**EXERCISE DIRECTIONS**
Task for the records below: copy exactly from the first line on, stopping once the line with "X017503Y011765D03*" is copied, and leave out the pictures.

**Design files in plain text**
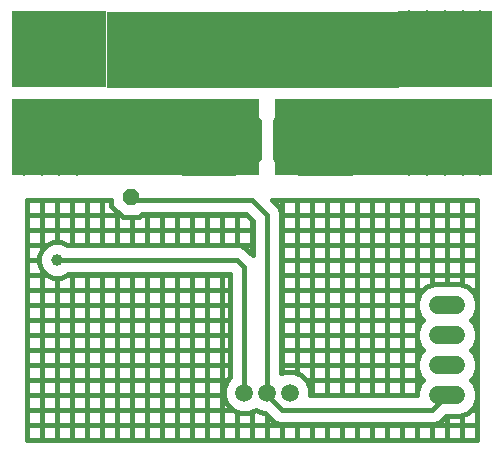
<source format=gbl>
G75*
%MOIN*%
%OFA0B0*%
%FSLAX24Y24*%
%IPPOS*%
%LPD*%
%AMOC8*
5,1,8,0,0,1.08239X$1,22.5*
%
%ADD10R,0.9744X0.2559*%
%ADD11R,0.5118X0.2559*%
%ADD12R,0.4134X0.2559*%
%ADD13C,0.0397*%
%ADD14C,0.1575*%
%ADD15C,0.0591*%
%ADD16C,0.0118*%
%ADD17C,0.0600*%
%ADD18R,0.3150X0.2559*%
%ADD19R,0.0500X0.0250*%
%ADD20OC8,0.0520*%
%ADD21C,0.0160*%
%ADD22C,0.0396*%
%ADD23OC8,0.0396*%
%ADD24C,0.0357*%
D10*
X011690Y013596D03*
D11*
X009338Y010683D03*
D12*
X014515Y010683D03*
D13*
X015387Y011240D03*
X014924Y011387D03*
X014403Y011387D03*
X013881Y011387D03*
X013349Y011387D03*
X012887Y011240D03*
X012601Y010846D03*
X012601Y010354D03*
X012887Y009960D03*
X013349Y009813D03*
X013881Y009813D03*
X014403Y009813D03*
X014924Y009813D03*
X015387Y009960D03*
X015668Y010350D03*
X015668Y010850D03*
X016716Y010978D03*
X016912Y010387D03*
X017503Y010387D03*
X018094Y010387D03*
X018684Y010387D03*
X019275Y010387D03*
X019275Y009600D03*
X018684Y009600D03*
X018094Y009600D03*
X017503Y009600D03*
X016912Y009600D03*
X016716Y011569D03*
X017503Y011765D03*
X018094Y011765D03*
X018684Y011765D03*
X019275Y011765D03*
X019275Y012750D03*
X018684Y012750D03*
X018094Y012750D03*
X017503Y012750D03*
X016912Y012750D03*
X016912Y013537D03*
X017503Y013537D03*
X018094Y013537D03*
X018684Y013537D03*
X019275Y013537D03*
X019275Y014128D03*
X019275Y014718D03*
X018684Y014718D03*
X018094Y014718D03*
X018094Y014128D03*
X018684Y014128D03*
X017503Y014128D03*
X016912Y014128D03*
X016912Y014718D03*
X017503Y014718D03*
X011735Y010846D03*
X011450Y011240D03*
X010987Y011387D03*
X010466Y011387D03*
X009934Y011387D03*
X009412Y011387D03*
X008950Y011240D03*
X008668Y010850D03*
X008668Y010350D03*
X008950Y009960D03*
X009412Y009813D03*
X009934Y009813D03*
X010466Y009813D03*
X010987Y009813D03*
X011450Y009960D03*
X011735Y010354D03*
X006621Y010584D03*
X006227Y010978D03*
X005637Y010978D03*
X005046Y010978D03*
X004456Y010978D03*
X003865Y010978D03*
X003865Y011765D03*
X004456Y011765D03*
X005046Y011765D03*
X005637Y011765D03*
X006227Y011765D03*
X006424Y012750D03*
X005834Y012750D03*
X005243Y012750D03*
X004653Y012750D03*
X004062Y012750D03*
X004062Y013340D03*
X004653Y013340D03*
X005243Y013340D03*
X005834Y013340D03*
X006424Y013340D03*
X006424Y013931D03*
X006424Y014521D03*
X005834Y014521D03*
X005243Y014521D03*
X005243Y013931D03*
X005834Y013931D03*
X004653Y013931D03*
X004653Y014521D03*
X004062Y014521D03*
X004062Y013931D03*
X006621Y009994D03*
X005834Y009600D03*
X005243Y009600D03*
X004653Y009600D03*
X004062Y009600D03*
D14*
X009412Y010600D02*
X010987Y010600D01*
X013349Y010600D02*
X014924Y010600D01*
D15*
X012920Y002175D03*
X012168Y002175D03*
X011416Y002175D03*
D16*
X011043Y009475D02*
X009418Y009475D01*
X009251Y009488D01*
X009087Y009525D01*
X008930Y009586D01*
X008785Y009670D01*
X008653Y009775D01*
X008539Y009899D01*
X008444Y010038D01*
X008371Y010189D01*
X008322Y010350D01*
X008296Y010516D01*
X008296Y010684D01*
X008322Y010850D01*
X008371Y011011D01*
X008444Y011163D01*
X008539Y011301D01*
X008653Y011425D01*
X008785Y011530D01*
X008930Y011614D01*
X009087Y011675D01*
X009251Y011712D01*
X009418Y011725D01*
X011043Y011725D01*
X011215Y011699D01*
X011380Y011647D01*
X011537Y011573D01*
X011680Y011476D01*
X011809Y011359D01*
X011918Y011225D01*
X011918Y009975D01*
X011810Y009839D01*
X011683Y009720D01*
X011539Y009623D01*
X011382Y009548D01*
X011216Y009499D01*
X011043Y009475D01*
X011372Y009545D02*
X009035Y009545D01*
X008799Y009662D02*
X011597Y009662D01*
X011746Y009779D02*
X008650Y009779D01*
X008542Y009895D02*
X011855Y009895D01*
X011918Y010012D02*
X008461Y010012D01*
X008400Y010129D02*
X011918Y010129D01*
X011918Y010245D02*
X008354Y010245D01*
X008320Y010362D02*
X011918Y010362D01*
X011918Y010478D02*
X008302Y010478D01*
X008296Y010595D02*
X011918Y010595D01*
X011918Y010712D02*
X008301Y010712D01*
X008318Y010828D02*
X011918Y010828D01*
X011918Y010945D02*
X008351Y010945D01*
X008395Y011061D02*
X011918Y011061D01*
X011918Y011178D02*
X008455Y011178D01*
X008534Y011295D02*
X011861Y011295D01*
X011751Y011411D02*
X008641Y011411D01*
X008782Y011528D02*
X011603Y011528D01*
X011386Y011644D02*
X009009Y011644D01*
X012418Y011225D02*
X012418Y009975D01*
X012528Y009841D01*
X012656Y009724D01*
X012800Y009627D01*
X012956Y009553D01*
X013122Y009501D01*
X013293Y009475D01*
X014918Y009475D01*
X015086Y009488D01*
X015250Y009525D01*
X015406Y009586D01*
X015552Y009670D01*
X015684Y009775D01*
X015798Y009899D01*
X015893Y010038D01*
X015966Y010189D01*
X016015Y010350D01*
X016040Y010516D01*
X016040Y010684D01*
X016015Y010850D01*
X015966Y011011D01*
X015893Y011163D01*
X015798Y011301D01*
X015684Y011425D01*
X015552Y011530D01*
X015406Y011614D01*
X015250Y011675D01*
X015086Y011712D01*
X014918Y011725D01*
X013293Y011725D01*
X013121Y011701D01*
X012954Y011652D01*
X012797Y011577D01*
X012654Y011480D01*
X012526Y011361D01*
X012418Y011225D01*
X012418Y011178D02*
X015882Y011178D01*
X015941Y011061D02*
X012418Y011061D01*
X012418Y010945D02*
X015986Y010945D01*
X016018Y010828D02*
X012418Y010828D01*
X012418Y010712D02*
X016036Y010712D01*
X016040Y010595D02*
X012418Y010595D01*
X012418Y010478D02*
X016034Y010478D01*
X016017Y010362D02*
X012418Y010362D01*
X012418Y010245D02*
X015983Y010245D01*
X015936Y010129D02*
X012418Y010129D01*
X012418Y010012D02*
X015875Y010012D01*
X015795Y009895D02*
X012484Y009895D01*
X012596Y009779D02*
X015687Y009779D01*
X015537Y009662D02*
X012749Y009662D01*
X012980Y009545D02*
X015302Y009545D01*
X015803Y011295D02*
X012473Y011295D01*
X012580Y011411D02*
X015696Y011411D01*
X015554Y011528D02*
X012725Y011528D01*
X012939Y011644D02*
X015328Y011644D01*
D17*
X017868Y005100D02*
X018468Y005100D01*
X018468Y004100D02*
X017868Y004100D01*
X017868Y003100D02*
X018468Y003100D01*
X018468Y002100D02*
X017868Y002100D01*
D18*
X018094Y010683D03*
X018094Y013635D03*
X005243Y013635D03*
X005243Y010683D03*
D19*
X018487Y011175D03*
X018881Y013340D03*
D20*
X007629Y012679D03*
X007629Y008679D03*
D21*
X004168Y008600D02*
X004168Y000600D01*
X019168Y000600D01*
X004168Y000600D01*
X004168Y008600D01*
X006969Y008600D01*
X006969Y008405D01*
X007356Y008019D01*
X007902Y008019D01*
X008004Y008120D01*
X011469Y008120D01*
X011688Y007901D01*
X011688Y006759D01*
X011575Y006872D01*
X011440Y007007D01*
X011264Y007080D01*
X005534Y007080D01*
X005507Y007107D01*
X005287Y007198D01*
X005049Y007198D01*
X004830Y007107D01*
X004661Y006939D01*
X004570Y006719D01*
X004570Y006481D01*
X004661Y006261D01*
X004830Y006093D01*
X005049Y006002D01*
X005287Y006002D01*
X005507Y006093D01*
X005534Y006120D01*
X010936Y006120D01*
X010936Y002678D01*
X010827Y002569D01*
X010721Y002313D01*
X010721Y002037D01*
X010827Y001781D01*
X011022Y001585D01*
X011278Y001480D01*
X011555Y001480D01*
X011792Y001578D01*
X012030Y001480D01*
X012110Y001480D01*
X012261Y001328D01*
X012396Y001193D01*
X012573Y001120D01*
X017764Y001120D01*
X017940Y001193D01*
X018147Y001400D01*
X018608Y001400D01*
X018865Y001507D01*
X019062Y001703D01*
X019168Y001961D01*
X019168Y002239D01*
X019062Y002497D01*
X018958Y002600D01*
X019062Y002703D01*
X019168Y002961D01*
X019168Y003239D01*
X019062Y003497D01*
X018958Y003600D01*
X019062Y003703D01*
X019168Y003961D01*
X019168Y004239D01*
X019062Y004497D01*
X018958Y004600D01*
X019062Y004703D01*
X019168Y004961D01*
X019168Y005239D01*
X019062Y005497D01*
X018865Y005693D01*
X018608Y005800D01*
X017729Y005800D01*
X017472Y005693D01*
X017275Y005497D01*
X017168Y005239D01*
X017168Y008600D01*
X016668Y008600D02*
X016668Y002080D01*
X017168Y002080D02*
X013616Y002080D01*
X013616Y002313D01*
X013510Y002569D01*
X013314Y002764D01*
X013059Y002870D01*
X012782Y002870D01*
X012648Y002815D01*
X012648Y008195D01*
X012575Y008372D01*
X012347Y008600D01*
X019168Y008600D01*
X019168Y000600D01*
X018668Y000600D02*
X018668Y001425D01*
X018958Y001600D02*
X019168Y001600D01*
X019168Y001100D02*
X004168Y001100D01*
X004168Y001600D02*
X011008Y001600D01*
X011168Y001525D02*
X011168Y000600D01*
X010668Y000600D02*
X010668Y006120D01*
X010936Y006100D02*
X005514Y006100D01*
X005668Y006120D02*
X005668Y000600D01*
X005168Y000600D02*
X005168Y006002D01*
X004822Y006100D02*
X004168Y006100D01*
X004668Y006254D02*
X004668Y000600D01*
X006168Y000600D02*
X006168Y006120D01*
X006668Y006120D02*
X006668Y000600D01*
X007168Y000600D02*
X007168Y006120D01*
X007668Y006120D02*
X007668Y000600D01*
X008168Y000600D02*
X008168Y006120D01*
X008668Y006120D02*
X008668Y000600D01*
X009168Y000600D02*
X009168Y006120D01*
X009668Y006120D02*
X009668Y000600D01*
X010168Y000600D02*
X010168Y006120D01*
X010936Y005600D02*
X004168Y005600D01*
X004168Y005100D02*
X010936Y005100D01*
X010936Y004600D02*
X004168Y004600D01*
X004168Y004100D02*
X010936Y004100D01*
X010936Y003600D02*
X004168Y003600D01*
X004168Y003100D02*
X010936Y003100D01*
X010858Y002600D02*
X004168Y002600D01*
X004168Y002100D02*
X010721Y002100D01*
X011416Y002175D02*
X011416Y006352D01*
X011168Y006600D01*
X005168Y006600D01*
X004570Y006600D02*
X004168Y006600D01*
X004668Y006946D02*
X004668Y008600D01*
X005168Y008600D02*
X005168Y007198D01*
X004822Y007100D02*
X004168Y007100D01*
X004168Y007600D02*
X011688Y007600D01*
X011668Y007921D02*
X011668Y006779D01*
X011688Y007100D02*
X005514Y007100D01*
X005668Y007080D02*
X005668Y008600D01*
X006168Y008600D02*
X006168Y007080D01*
X006668Y007080D02*
X006668Y008600D01*
X007168Y008206D02*
X007168Y007080D01*
X007668Y007080D02*
X007668Y008019D01*
X007984Y008100D02*
X011489Y008100D01*
X011168Y008120D02*
X011168Y007080D01*
X010668Y007080D02*
X010668Y008120D01*
X010168Y008120D02*
X010168Y007080D01*
X009668Y007080D02*
X009668Y008120D01*
X009168Y008120D02*
X009168Y007080D01*
X008668Y007080D02*
X008668Y008120D01*
X008168Y008120D02*
X008168Y007080D01*
X007274Y008100D02*
X004168Y008100D01*
X007629Y008679D02*
X007708Y008600D01*
X011668Y008600D01*
X012168Y008100D01*
X012168Y002175D01*
X012168Y002100D01*
X012668Y001600D01*
X017668Y001600D01*
X018168Y002100D01*
X018168Y001400D02*
X018168Y000600D01*
X017668Y000600D02*
X017668Y001120D01*
X017168Y001120D02*
X017168Y000600D01*
X016668Y000600D02*
X016668Y001120D01*
X016168Y001120D02*
X016168Y000600D01*
X015668Y000600D02*
X015668Y001120D01*
X015168Y001120D02*
X015168Y000600D01*
X014668Y000600D02*
X014668Y001120D01*
X014168Y001120D02*
X014168Y000600D01*
X013668Y000600D02*
X013668Y001120D01*
X013168Y001120D02*
X013168Y000600D01*
X012668Y000600D02*
X012668Y001120D01*
X012168Y001421D02*
X012168Y000600D01*
X011668Y000600D02*
X011668Y001527D01*
X012668Y002823D02*
X012668Y008600D01*
X013168Y008600D02*
X013168Y002825D01*
X013478Y002600D02*
X017378Y002600D01*
X017275Y002497D01*
X017168Y002239D01*
X017168Y002961D01*
X017275Y002703D01*
X017378Y002600D01*
X017168Y002961D02*
X017168Y003239D01*
X017168Y003961D01*
X017275Y003703D01*
X017378Y003600D01*
X012648Y003600D01*
X012648Y003100D02*
X017168Y003100D01*
X017168Y003239D02*
X017275Y003497D01*
X017378Y003600D01*
X017168Y003961D02*
X017168Y004239D01*
X017168Y004961D01*
X017275Y004703D01*
X017378Y004600D01*
X012648Y004600D01*
X012648Y004100D02*
X017168Y004100D01*
X017168Y004239D02*
X017275Y004497D01*
X017378Y004600D01*
X017168Y004961D02*
X017168Y005239D01*
X017168Y005100D02*
X012648Y005100D01*
X012648Y005600D02*
X017378Y005600D01*
X017668Y005775D02*
X017668Y008600D01*
X018168Y008600D02*
X018168Y005800D01*
X018668Y005775D02*
X018668Y008600D01*
X019168Y008100D02*
X012648Y008100D01*
X012648Y007600D02*
X019168Y007600D01*
X019168Y007100D02*
X012648Y007100D01*
X012648Y006600D02*
X019168Y006600D01*
X019168Y006100D02*
X012648Y006100D01*
X013668Y008600D02*
X013668Y002080D01*
X013616Y002100D02*
X017168Y002100D01*
X017168Y002080D02*
X017168Y002239D01*
X016168Y002080D02*
X016168Y008600D01*
X015668Y008600D02*
X015668Y002080D01*
X015168Y002080D02*
X015168Y008600D01*
X014668Y008600D02*
X014668Y002080D01*
X014168Y002080D02*
X014168Y008600D01*
X015668Y010850D02*
X018162Y010850D01*
X018487Y011175D01*
X017641Y013100D02*
X018881Y013340D01*
X017641Y013100D02*
X012168Y013100D01*
X018958Y005600D02*
X019168Y005600D01*
X019168Y005100D02*
X019168Y005100D01*
X019168Y004600D02*
X018958Y004600D01*
X019168Y004100D02*
X019168Y004100D01*
X019168Y003600D02*
X018958Y003600D01*
X019168Y003100D02*
X019168Y003100D01*
X019168Y002600D02*
X018958Y002600D01*
X019168Y002100D02*
X019168Y002100D01*
D22*
X005168Y006600D03*
D23*
X012168Y013100D03*
D24*
X011149Y013104D03*
X009968Y013104D03*
X008786Y013104D03*
X007605Y013301D03*
X007605Y014285D03*
X008786Y014285D03*
X009968Y014285D03*
X011149Y014285D03*
X012330Y014285D03*
X013511Y014285D03*
X014692Y014285D03*
X015873Y014285D03*
X015873Y013104D03*
X014692Y013104D03*
X013511Y013104D03*
M02*

</source>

**WRITTEN RESPONSE**
<source format=gbl>
G75*
%MOIN*%
%OFA0B0*%
%FSLAX24Y24*%
%IPPOS*%
%LPD*%
%AMOC8*
5,1,8,0,0,1.08239X$1,22.5*
%
%ADD10R,0.9744X0.2559*%
%ADD11R,0.5118X0.2559*%
%ADD12R,0.4134X0.2559*%
%ADD13C,0.0397*%
%ADD14C,0.1575*%
%ADD15C,0.0591*%
%ADD16C,0.0118*%
%ADD17C,0.0600*%
%ADD18R,0.3150X0.2559*%
%ADD19R,0.0500X0.0250*%
%ADD20OC8,0.0520*%
%ADD21C,0.0160*%
%ADD22C,0.0396*%
%ADD23OC8,0.0396*%
%ADD24C,0.0357*%
D10*
X011690Y013596D03*
D11*
X009338Y010683D03*
D12*
X014515Y010683D03*
D13*
X015387Y011240D03*
X014924Y011387D03*
X014403Y011387D03*
X013881Y011387D03*
X013349Y011387D03*
X012887Y011240D03*
X012601Y010846D03*
X012601Y010354D03*
X012887Y009960D03*
X013349Y009813D03*
X013881Y009813D03*
X014403Y009813D03*
X014924Y009813D03*
X015387Y009960D03*
X015668Y010350D03*
X015668Y010850D03*
X016716Y010978D03*
X016912Y010387D03*
X017503Y010387D03*
X018094Y010387D03*
X018684Y010387D03*
X019275Y010387D03*
X019275Y009600D03*
X018684Y009600D03*
X018094Y009600D03*
X017503Y009600D03*
X016912Y009600D03*
X016716Y011569D03*
X017503Y011765D03*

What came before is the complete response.